The moat compounds: every S-curve Poetic rides sits higher than the last

Here's the structural claim that separates Poetic from a clever prompt wrapper: the advantage should widen over time, not narrow.

Fischer describes two compounding improvement loops. The underlying models keep getting better — each new frontier release lifts the floor. Simultaneously, the Poetic meta-system itself keeps improving through recursive self-optimization. "Each model or each set of models that we're working with will have their own S-curve. The poetic meta system itself is also going to have its own S-curve. As both get better, you'll find that the S-curve keeps shifting higher and higher until ultimately either you saturate or reach AGI."

For any given customer task, this means the harness doesn't just hold its performance lead — it's designed to extend it. That's the opposite dynamic from fine-tuning, where the gap between your tuned system and raw frontier models shrinks with every release until it inverts.

The AI is writing prompts no human would write — and that's exactly why they work

When the Poetic meta-system generated prompts for ArcAGI, the outputs were readable but clearly non-human. Simple examples. Unexpected structures. One example that was factually wrong — and they left it in.

"You can read those and say, that's not what a human would have written pretty clearly."

This is the inversion of the old machine learning rule: know your dataset inside out, curate carefully, apply expert judgment. Poetic outsources that entirely. The meta-system decides what goes into context, what examples to generate, what reasoning strategies to encode. "Historically, in machine learning, you always had to know your dataset really well.
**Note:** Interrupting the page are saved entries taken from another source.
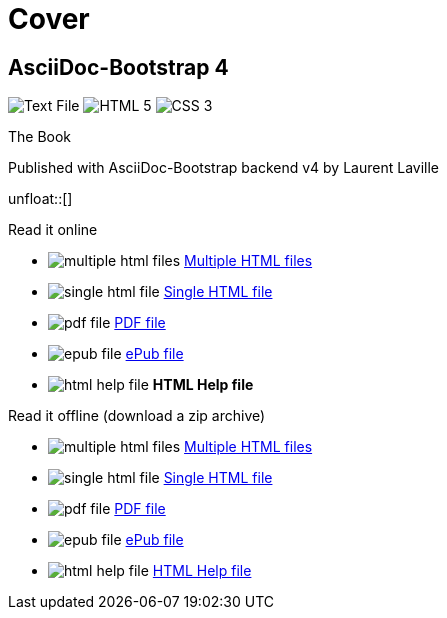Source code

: = Cover
:description: AsciiDoc-Bootstrap Book cover
:icons!:
:navbar!:
:iconsfont:   font-awesome
:theme:       united
:themeswitcher!:
:stylesheet:  cover.css


== AsciiDoc-Bootstrap 4

[role="cover"]
--
image:icons/font-awesome/file-text-o.png[alt="Text File",icon="file-text-o",iconsfont="font-awesome",size="9x"]
image:icons/font-awesome/html5.png[alt="HTML 5",icon="html5",iconsfont="font-awesome",size="4x"]
image:icons/font-awesome/css3.png[alt="CSS 3",icon="css3",iconsfont="font-awesome",size="4x"]
--

[role="bg-info"]
--
[big]#The Book#
--
[pull-left]#Published with AsciiDoc-Bootstrap backend v4#
[pull-right]#by Laurent Laville#

unfloat::[]

[role="col-md-6 panels"]
====
[panel,primary]
.Read it online
--
* image:icons/font-awesome/files-o.png[alt="multiple html files",icon="files-o",iconsfont="font-awesome"] link:getting-started.html[Multiple HTML files]
* image:icons/font-awesome/file-o.png[alt="single html file",icon="file-o",iconsfont="font-awesome"] link:asciidocbootstrap-book.html[Single HTML file]
* image:icons/font-awesome/file-pdf-o.png[alt="pdf file",icon="file",iconsfont="font-awesome"] link:asciidocbootstrap-book.pdf[PDF file]
* image:icons/font-awesome/book.png[alt="epub file",icon="book",iconsfont="font-awesome"] link:asciidocbootstrap-book.epub[ePub file]
* image:icons/font-awesome/windows.png[alt="html help file",icon="windows",iconsfont="font-awesome"] [text-danger]*HTML Help file*
--
====

[role="col-md-6 panels"]
====
[panel,info]
.Read it offline (download a zip archive)
--
* image:icons/font-awesome/files-o.png[alt="multiple html files",icon="files-o",iconsfont="font-awesome"] link:asciidocbootstrap-book.chunked.zip[Multiple HTML files]
* image:icons/font-awesome/file-o.png[alt="single html file",icon="file-o",iconsfont="font-awesome"] link:asciidocbootstrap-book.html.zip[Single HTML file]
* image:icons/font-awesome/file-pdf-o.png[alt="pdf file",icon="file",iconsfont="font-awesome"] link:asciidocbootstrap-book.pdf.zip[PDF file]
* image:icons/font-awesome/book.png[alt="epub file",icon="book",iconsfont="font-awesome"] link:asciidocbootstrap-book.epub.zip[ePub file]
* image:icons/font-awesome/windows.png[alt="html help file",icon="windows",iconsfont="font-awesome"] link:asciidocbootstrap-book.chm.zip[HTML Help file]
--
====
But now we're kind of outsourcing that to the AI itself."

The practical lesson for teams building agents: resist cleaning up AI-generated systems to make them more legible. The weirdness isn't noise. On the evidence so far, it's load-bearing.
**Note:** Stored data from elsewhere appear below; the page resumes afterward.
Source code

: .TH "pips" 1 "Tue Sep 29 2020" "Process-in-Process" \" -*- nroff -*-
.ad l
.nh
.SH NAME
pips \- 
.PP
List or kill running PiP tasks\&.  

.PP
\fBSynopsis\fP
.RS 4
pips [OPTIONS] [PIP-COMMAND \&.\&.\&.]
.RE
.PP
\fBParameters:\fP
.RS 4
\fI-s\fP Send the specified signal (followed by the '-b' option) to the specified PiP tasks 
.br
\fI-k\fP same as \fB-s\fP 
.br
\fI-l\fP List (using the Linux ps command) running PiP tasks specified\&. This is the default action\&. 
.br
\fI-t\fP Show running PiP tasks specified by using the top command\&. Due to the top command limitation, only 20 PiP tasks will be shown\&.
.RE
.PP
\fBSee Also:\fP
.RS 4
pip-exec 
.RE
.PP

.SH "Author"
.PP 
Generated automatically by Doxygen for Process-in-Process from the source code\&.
The race to superintelligence is already happening — just not where most people are looking

The labs are pursuing recursive self-improvement too. But they're doing it at the slowest, most expensive layer imaginable — full retraining for every iteration. Poetic runs the same loop at the harness level, in days, for under $100K. That speed advantage compounds. As the underlying models keep improving and the meta-system keeps optimizing, the ceiling keeps rising. The fastest path to superintelligence may not be a bigger training run — it may already be running on top of one.

Frequently Asked Questions

How did a 7-person team beat Anthropic on Humanity's Last Exam?
Poetic built reasoning strategy harnesses on top of existing language models rather than training their own. These harnesses architect how models approach problems — not just what they're told. The optimization budget was under $100K versus hundreds of millions for foundation model training.
Why is fine-tuning a bad long-term strategy?
Every time a new frontier model releases, fine-tuned systems built on the previous generation get wiped out. Your investment is denominated in the gap between your tuned model and the current frontier, and that gap resets to zero with each major release. Harnesses, by contrast, plug into new models and perform even better.
What is the difference between prompt optimization and reasoning strategies?
Prompt optimization — tuning what you tell the model — provides incremental gains. Reasoning strategies architect how the model approaches problems through code, not system prompts. On one task, prompts alone reached 5% accuracy while adding reasoning strategies jumped performance to 95%.
Why might AI-generated prompts outperform human-written ones?
Poetic's meta-system generates prompts that are readable but clearly non-human — including one that was factually wrong but still improved performance. The system outsources data curation to AI itself, inverting the old machine learning rule of carefully hand-curating datasets.